# TASK DIRECTIONS
Count how many lines of the data below contain the string "negative"; the reply should be that number alone.

# SUPPLIED RECORDS
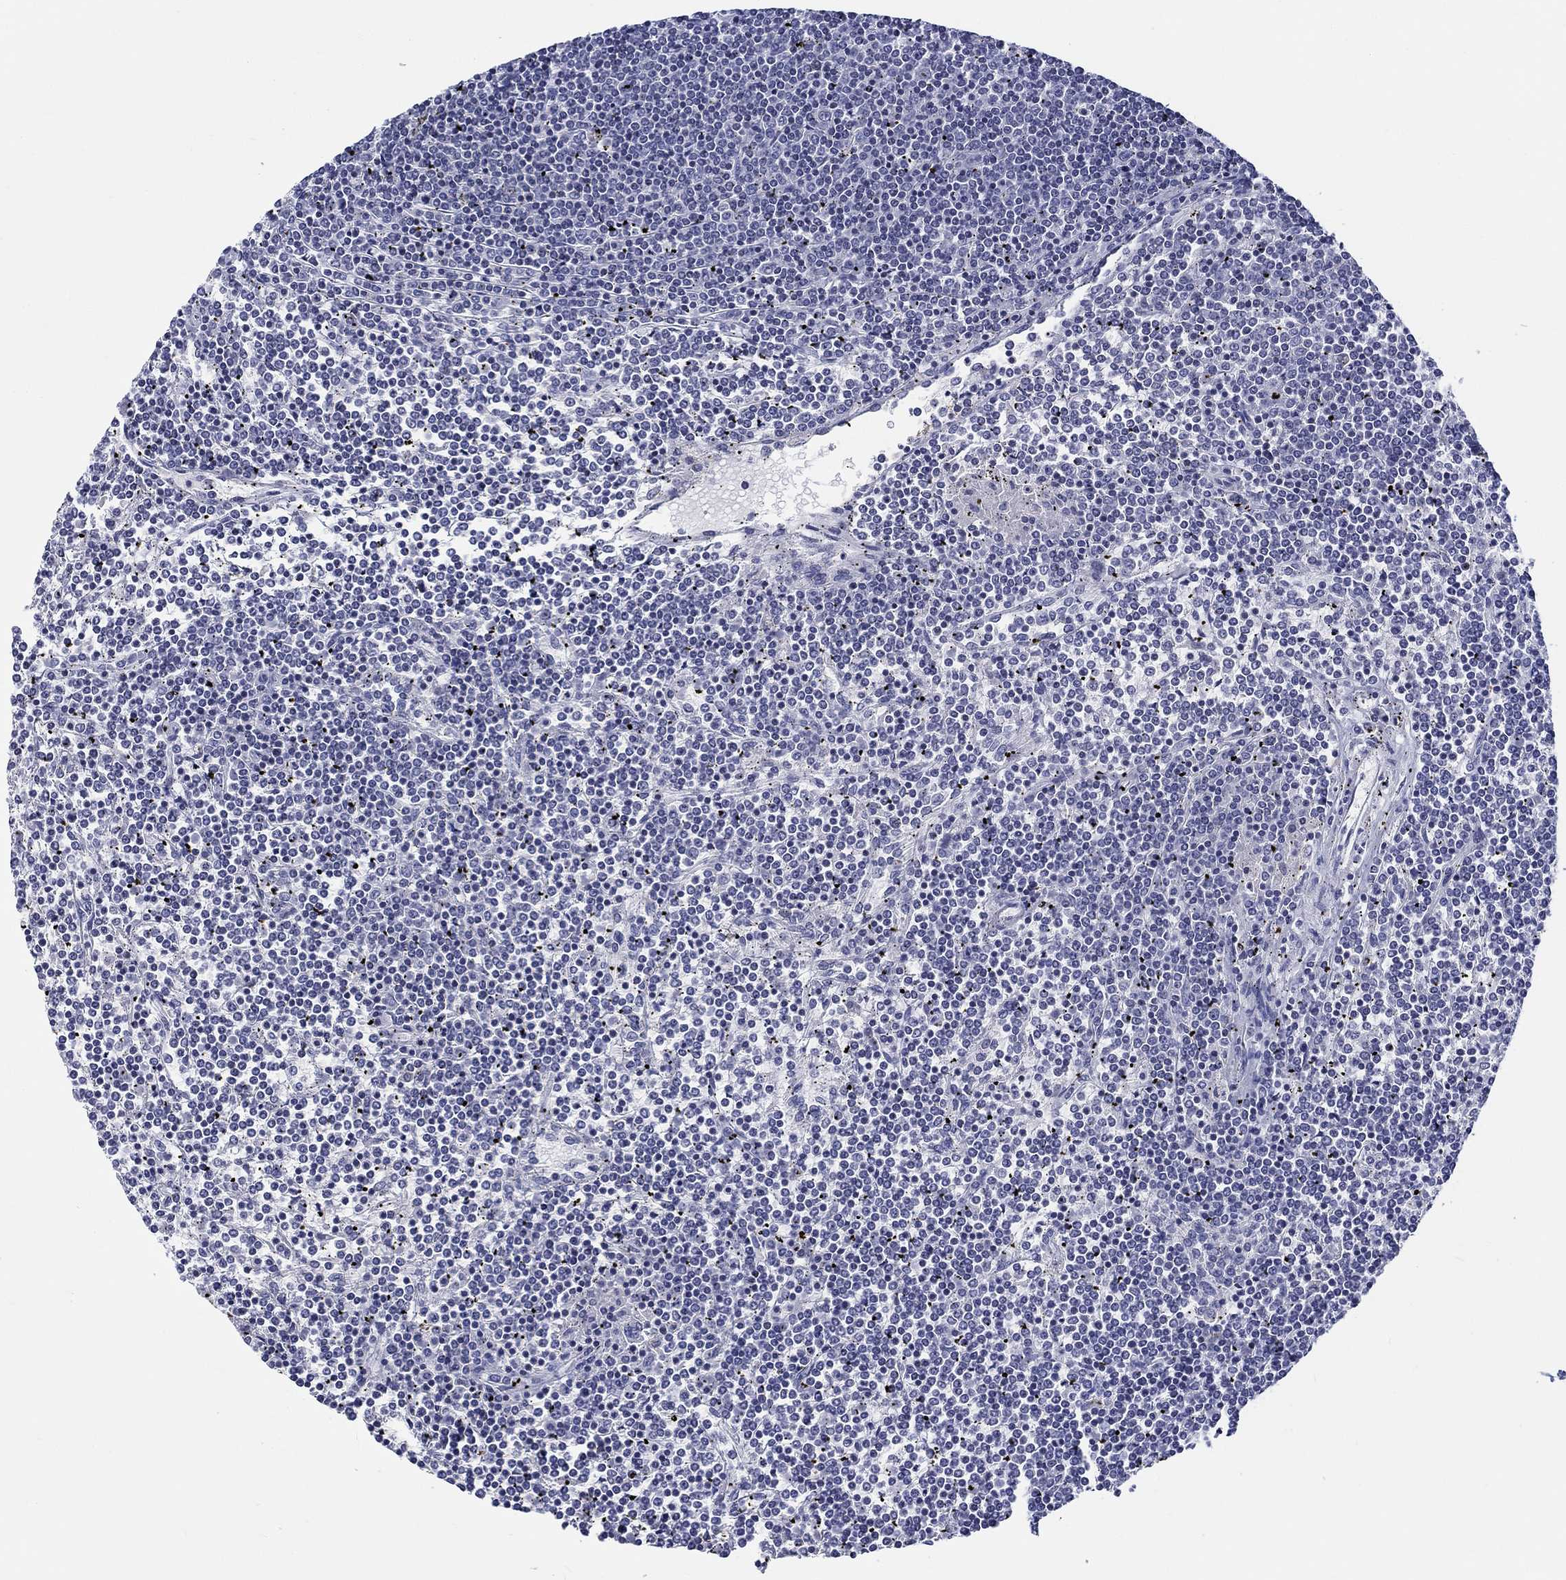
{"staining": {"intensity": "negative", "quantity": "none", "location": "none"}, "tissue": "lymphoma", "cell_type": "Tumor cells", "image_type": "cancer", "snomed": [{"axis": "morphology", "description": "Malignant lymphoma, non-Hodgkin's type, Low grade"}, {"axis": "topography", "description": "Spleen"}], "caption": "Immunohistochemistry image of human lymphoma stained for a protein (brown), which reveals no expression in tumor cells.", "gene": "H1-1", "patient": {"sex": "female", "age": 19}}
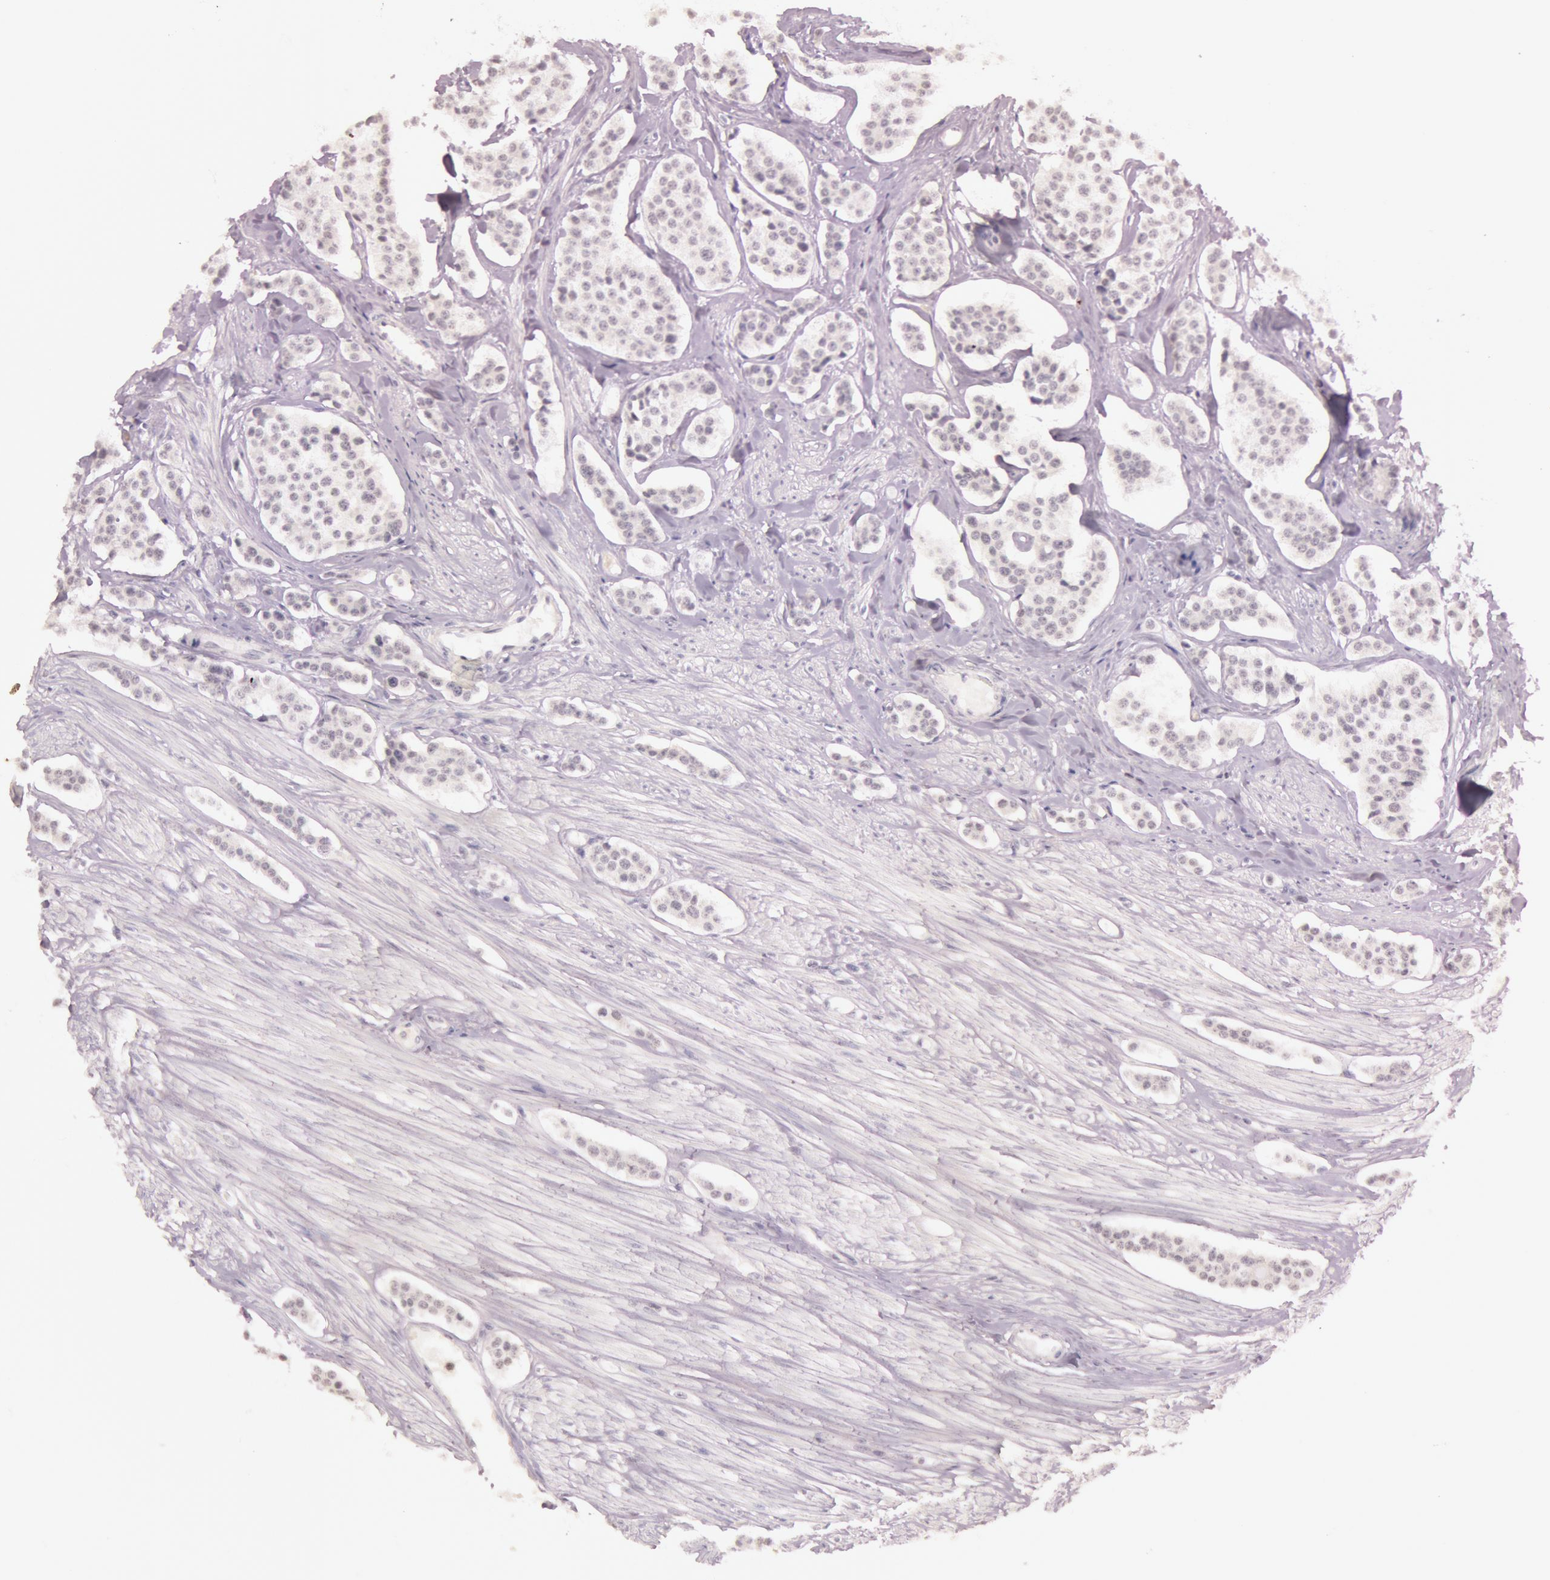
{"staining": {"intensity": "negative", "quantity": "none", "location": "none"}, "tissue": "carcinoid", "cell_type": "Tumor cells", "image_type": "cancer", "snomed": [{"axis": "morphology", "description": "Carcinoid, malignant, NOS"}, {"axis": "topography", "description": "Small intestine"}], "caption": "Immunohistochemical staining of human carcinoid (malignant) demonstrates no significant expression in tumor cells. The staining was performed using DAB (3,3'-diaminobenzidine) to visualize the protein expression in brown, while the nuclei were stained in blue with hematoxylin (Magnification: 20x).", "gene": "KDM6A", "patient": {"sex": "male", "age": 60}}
==
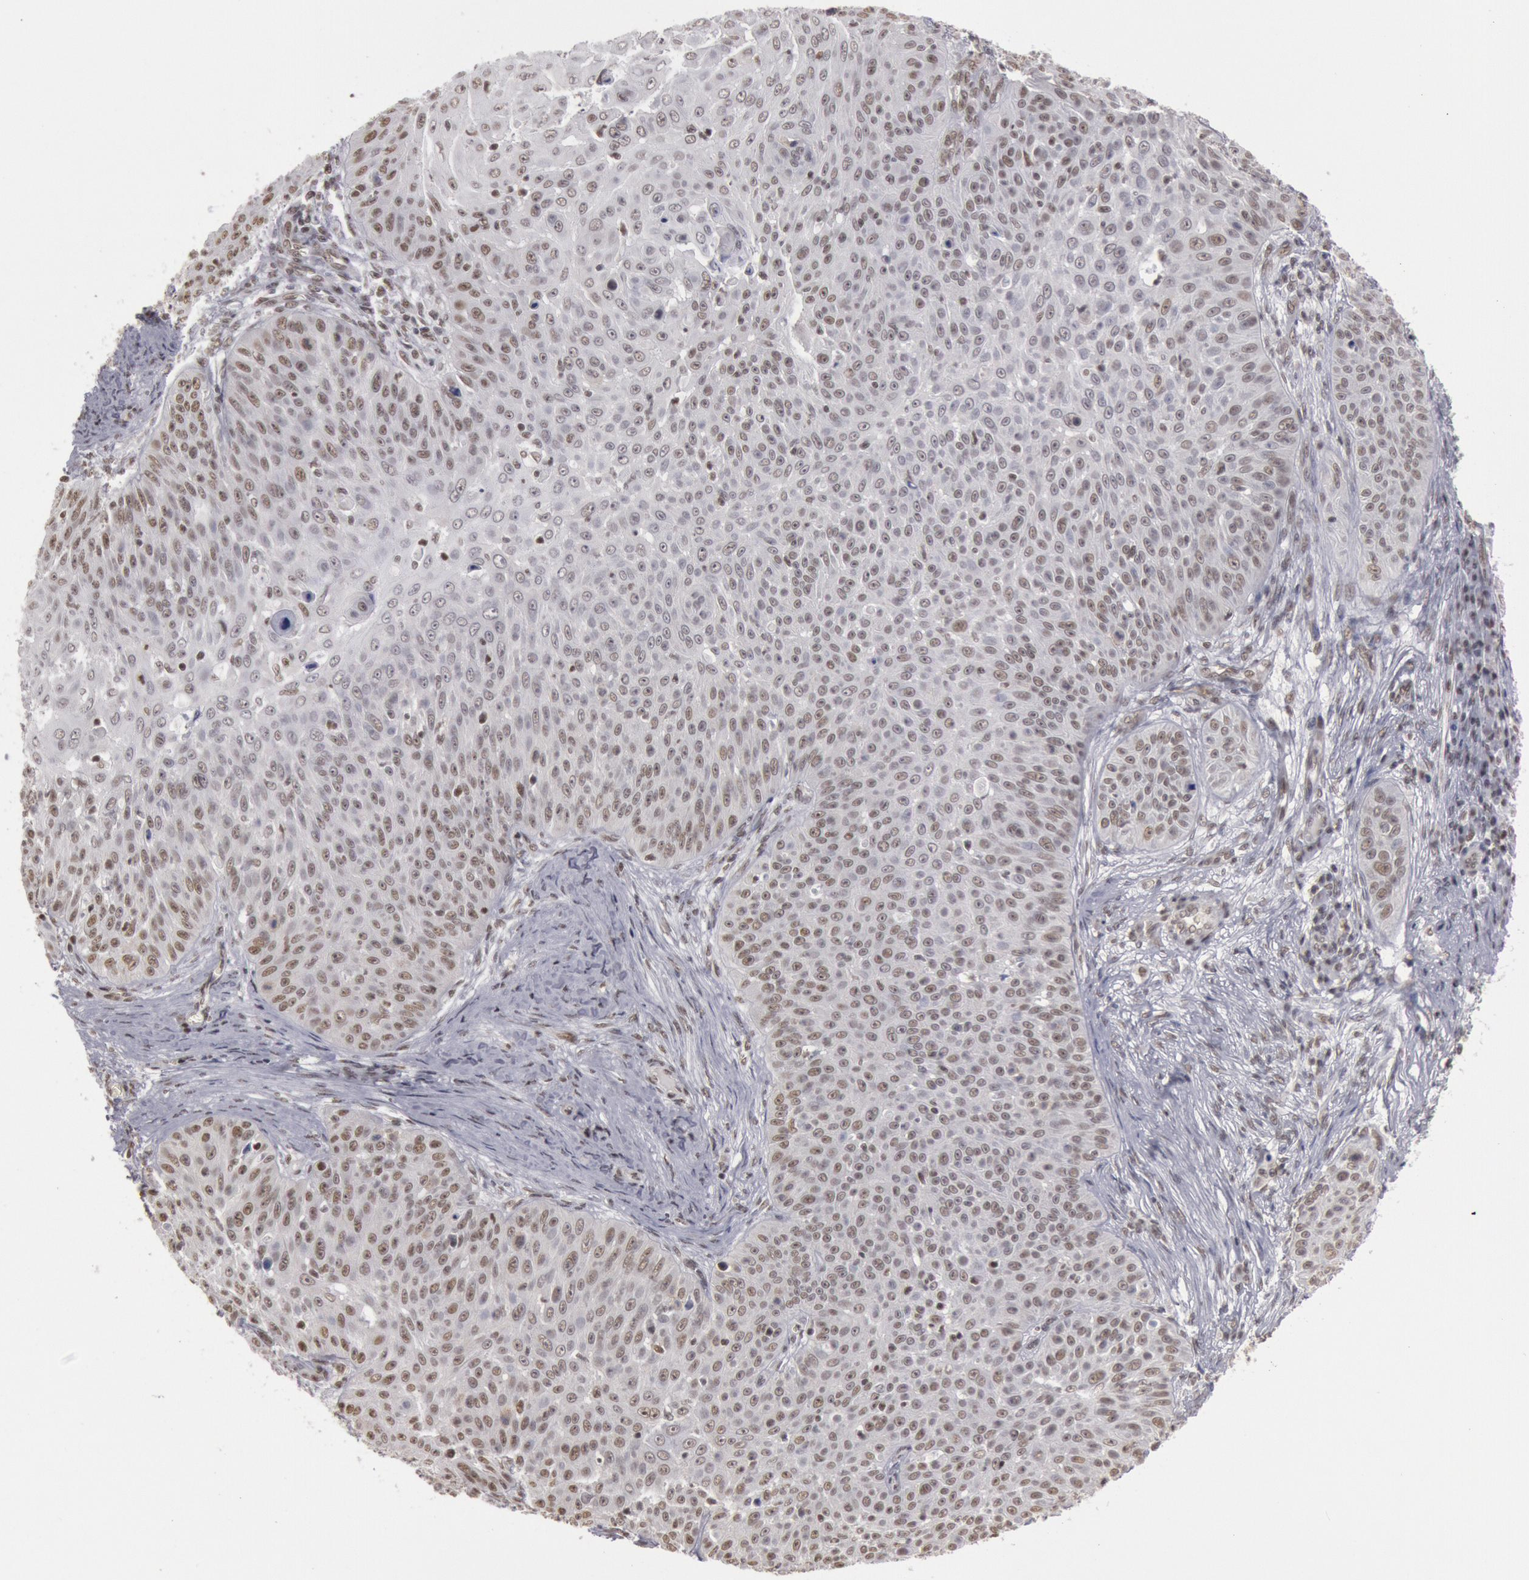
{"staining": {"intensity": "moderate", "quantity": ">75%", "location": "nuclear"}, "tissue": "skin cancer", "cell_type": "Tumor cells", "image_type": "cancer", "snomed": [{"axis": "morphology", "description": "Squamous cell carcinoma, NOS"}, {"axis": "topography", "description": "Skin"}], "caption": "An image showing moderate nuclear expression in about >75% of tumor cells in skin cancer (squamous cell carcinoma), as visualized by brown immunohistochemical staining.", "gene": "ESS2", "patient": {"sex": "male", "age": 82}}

# SOLUTION TO THIS PROBLEM
2